[Input data Boundary: Start]
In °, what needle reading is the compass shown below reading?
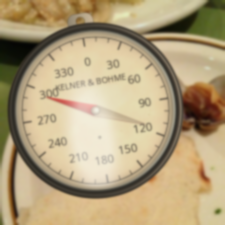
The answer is 295 °
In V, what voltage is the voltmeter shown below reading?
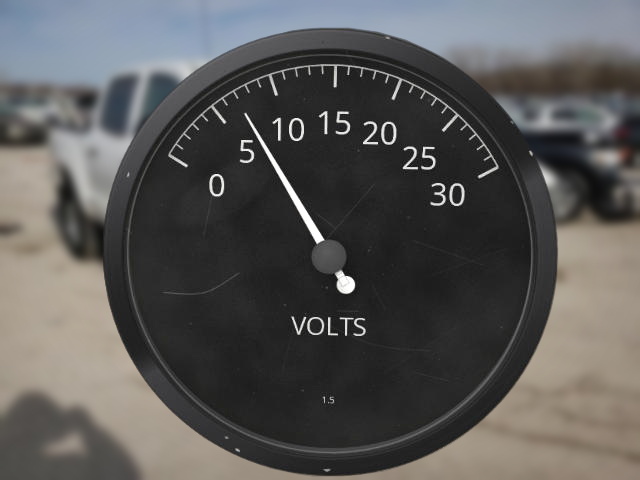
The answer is 7 V
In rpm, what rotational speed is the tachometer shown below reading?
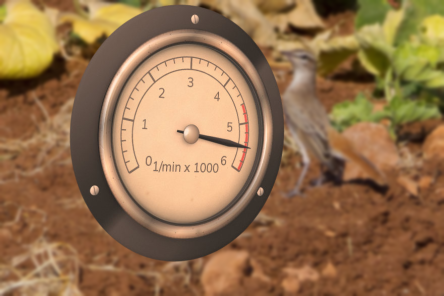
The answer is 5500 rpm
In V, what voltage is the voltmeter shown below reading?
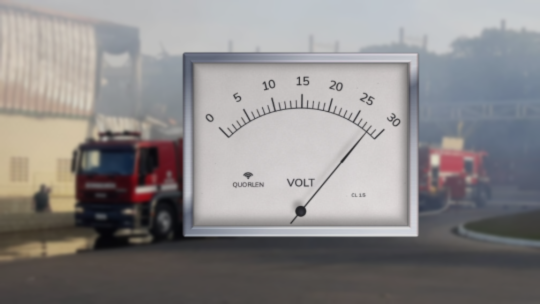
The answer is 28 V
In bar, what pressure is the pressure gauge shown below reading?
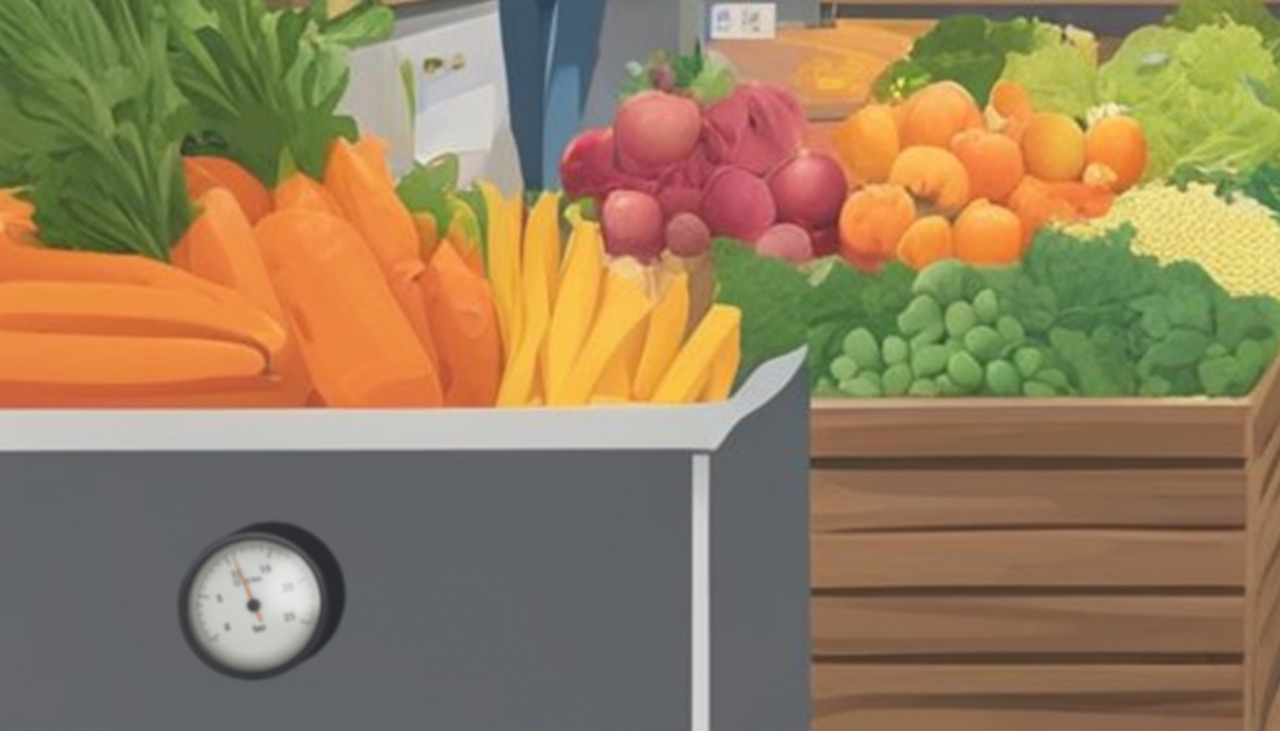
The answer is 11 bar
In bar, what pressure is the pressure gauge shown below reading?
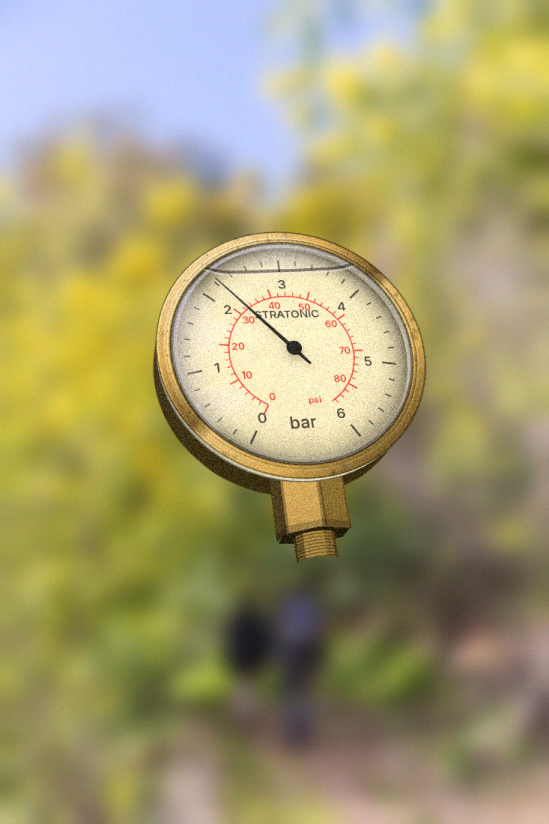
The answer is 2.2 bar
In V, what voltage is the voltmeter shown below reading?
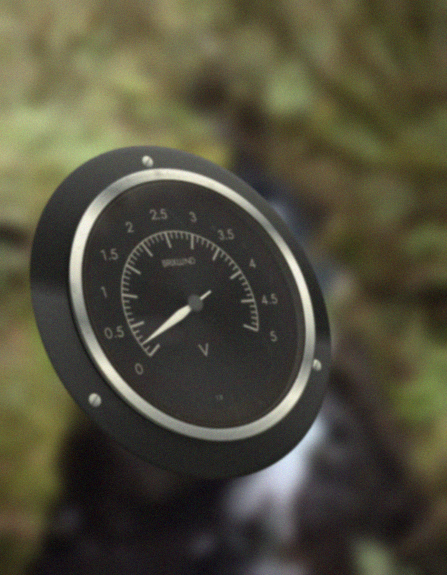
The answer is 0.2 V
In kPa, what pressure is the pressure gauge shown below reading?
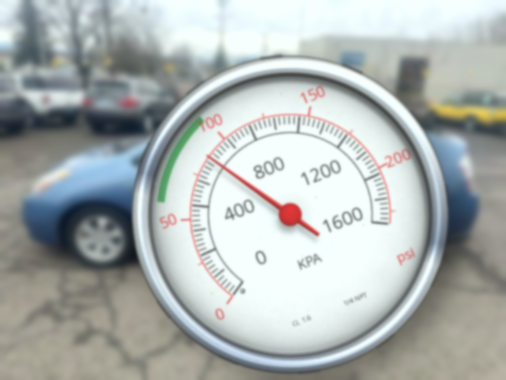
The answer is 600 kPa
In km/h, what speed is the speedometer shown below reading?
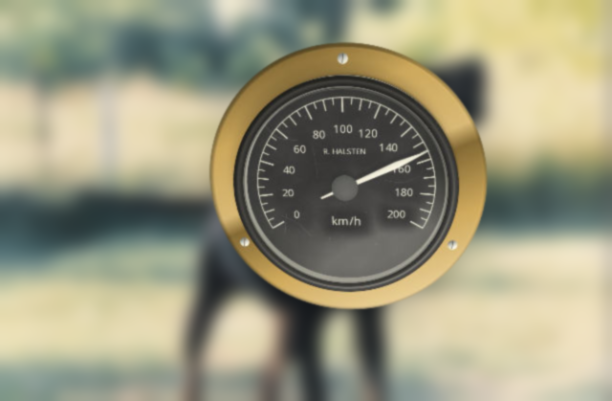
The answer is 155 km/h
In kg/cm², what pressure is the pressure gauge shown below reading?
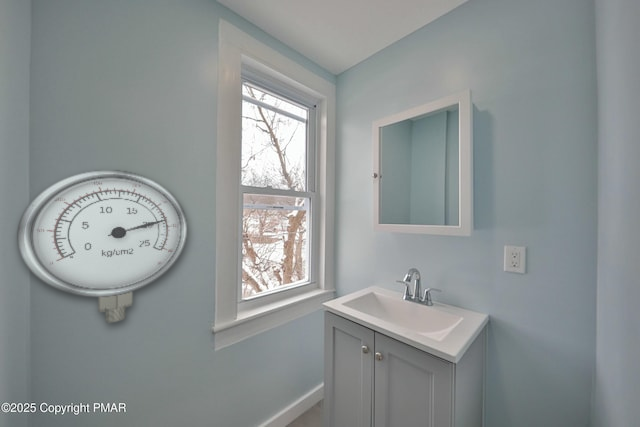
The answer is 20 kg/cm²
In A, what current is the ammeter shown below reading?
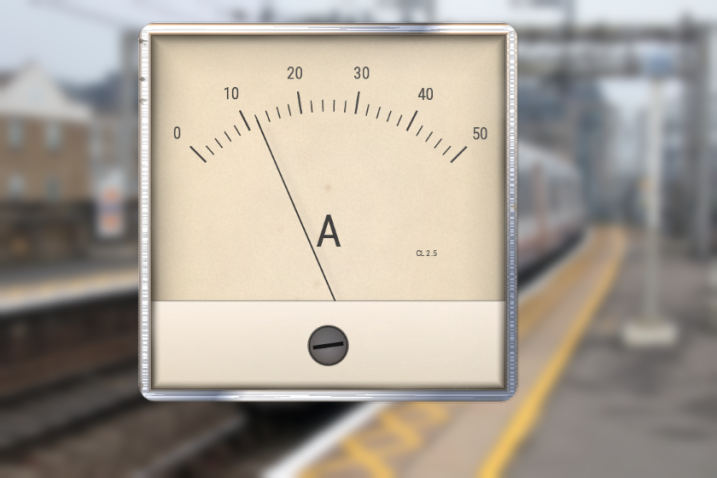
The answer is 12 A
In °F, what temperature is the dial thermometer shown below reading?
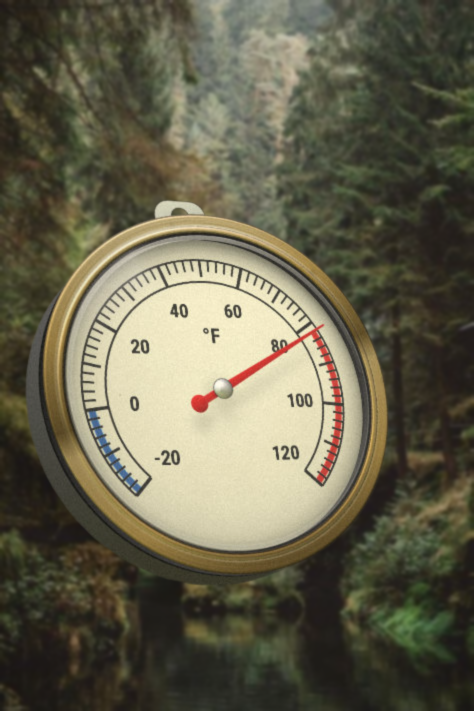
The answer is 82 °F
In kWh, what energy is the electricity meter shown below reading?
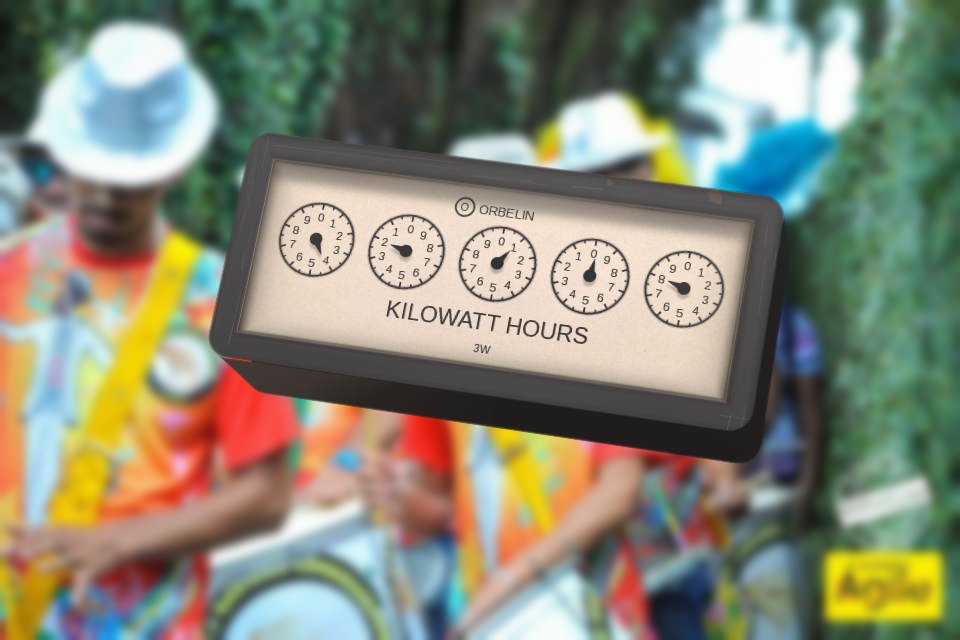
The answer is 42098 kWh
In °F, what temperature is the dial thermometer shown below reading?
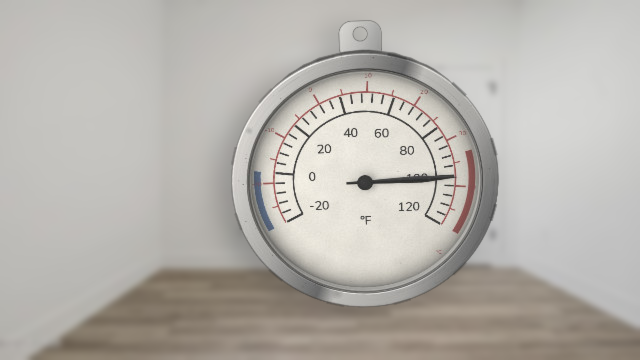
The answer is 100 °F
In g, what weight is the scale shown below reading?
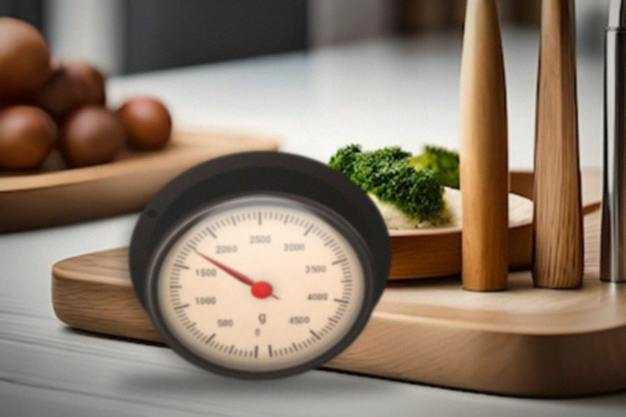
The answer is 1750 g
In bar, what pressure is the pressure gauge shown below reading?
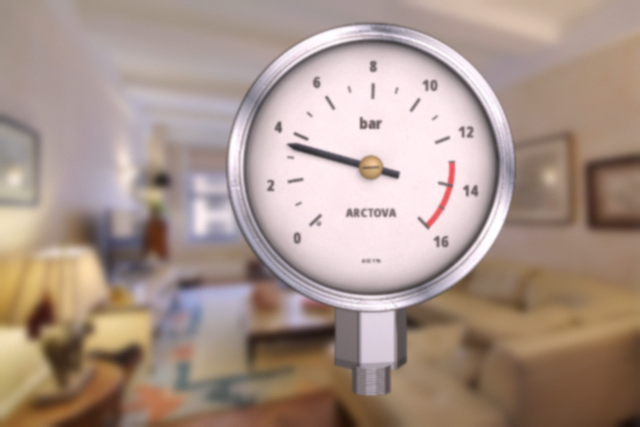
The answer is 3.5 bar
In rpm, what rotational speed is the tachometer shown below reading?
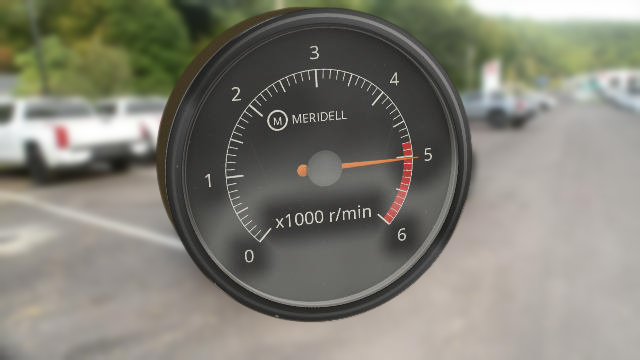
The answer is 5000 rpm
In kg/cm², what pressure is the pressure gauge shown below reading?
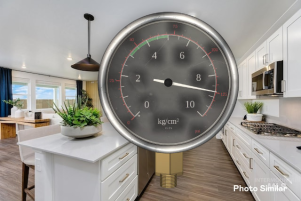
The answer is 8.75 kg/cm²
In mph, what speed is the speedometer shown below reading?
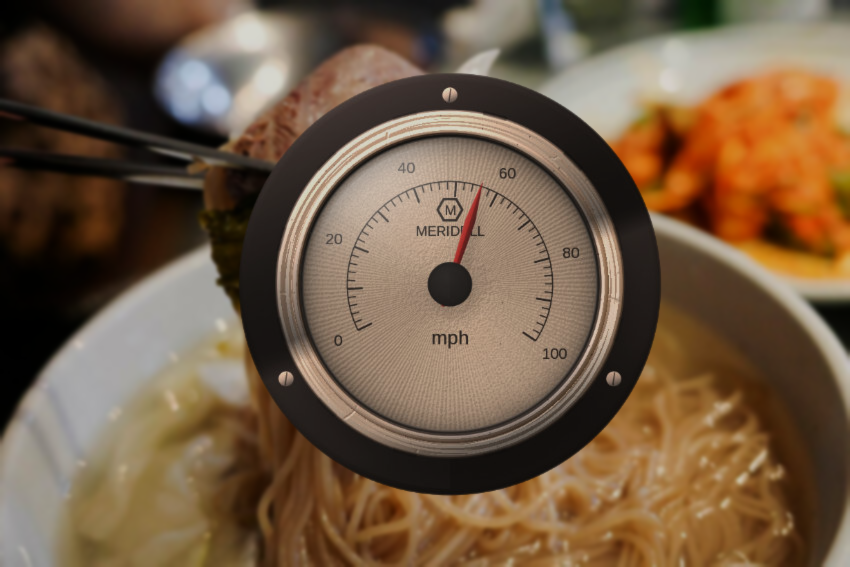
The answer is 56 mph
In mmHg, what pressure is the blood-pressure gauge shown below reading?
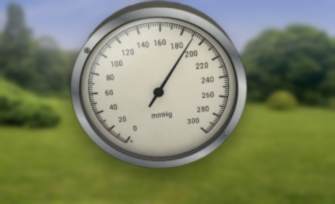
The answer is 190 mmHg
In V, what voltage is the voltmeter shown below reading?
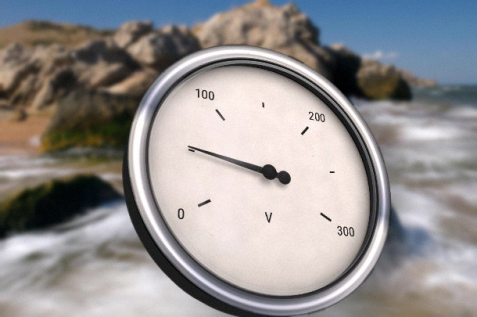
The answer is 50 V
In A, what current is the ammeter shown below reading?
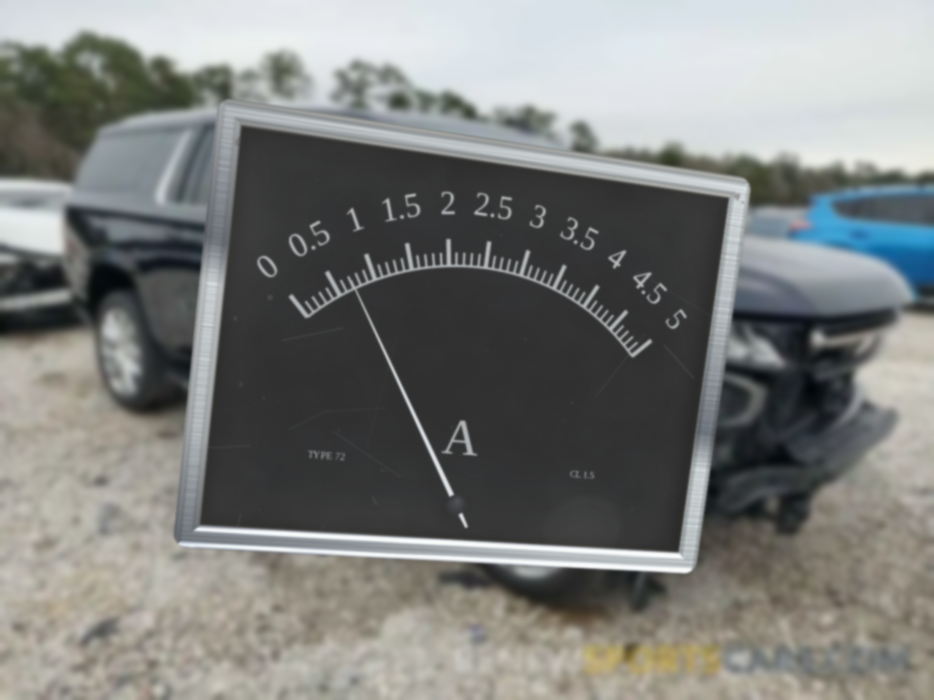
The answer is 0.7 A
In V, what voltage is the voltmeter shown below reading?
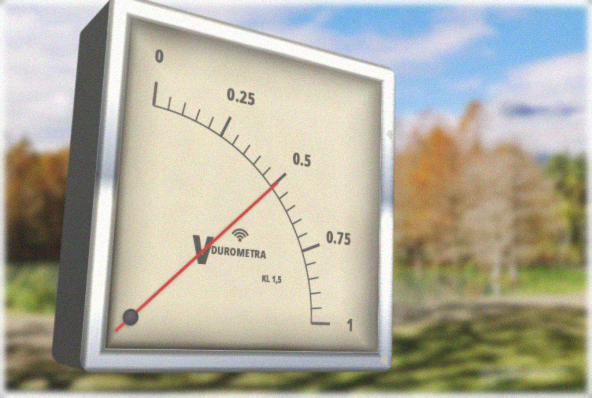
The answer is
[Input data Boundary: End]
◆ **Task objective**:
Give every line of the listing above as a numbered list, with no blank lines and no pictures.

◆ **Written response**:
1. In °, what needle reading is the compass shown below reading?
2. The answer is 295 °
3. In V, what voltage is the voltmeter shown below reading?
4. The answer is 7 V
5. In rpm, what rotational speed is the tachometer shown below reading?
6. The answer is 5500 rpm
7. In V, what voltage is the voltmeter shown below reading?
8. The answer is 28 V
9. In bar, what pressure is the pressure gauge shown below reading?
10. The answer is 11 bar
11. In bar, what pressure is the pressure gauge shown below reading?
12. The answer is 2.2 bar
13. In V, what voltage is the voltmeter shown below reading?
14. The answer is 0.2 V
15. In kPa, what pressure is the pressure gauge shown below reading?
16. The answer is 600 kPa
17. In km/h, what speed is the speedometer shown below reading?
18. The answer is 155 km/h
19. In kg/cm², what pressure is the pressure gauge shown below reading?
20. The answer is 20 kg/cm²
21. In A, what current is the ammeter shown below reading?
22. The answer is 12 A
23. In °F, what temperature is the dial thermometer shown below reading?
24. The answer is 82 °F
25. In kWh, what energy is the electricity meter shown below reading?
26. The answer is 42098 kWh
27. In °F, what temperature is the dial thermometer shown below reading?
28. The answer is 100 °F
29. In g, what weight is the scale shown below reading?
30. The answer is 1750 g
31. In bar, what pressure is the pressure gauge shown below reading?
32. The answer is 3.5 bar
33. In rpm, what rotational speed is the tachometer shown below reading?
34. The answer is 5000 rpm
35. In kg/cm², what pressure is the pressure gauge shown below reading?
36. The answer is 8.75 kg/cm²
37. In mph, what speed is the speedometer shown below reading?
38. The answer is 56 mph
39. In mmHg, what pressure is the blood-pressure gauge shown below reading?
40. The answer is 190 mmHg
41. In V, what voltage is the voltmeter shown below reading?
42. The answer is 50 V
43. In A, what current is the ammeter shown below reading?
44. The answer is 0.7 A
45. In V, what voltage is the voltmeter shown below reading?
46. The answer is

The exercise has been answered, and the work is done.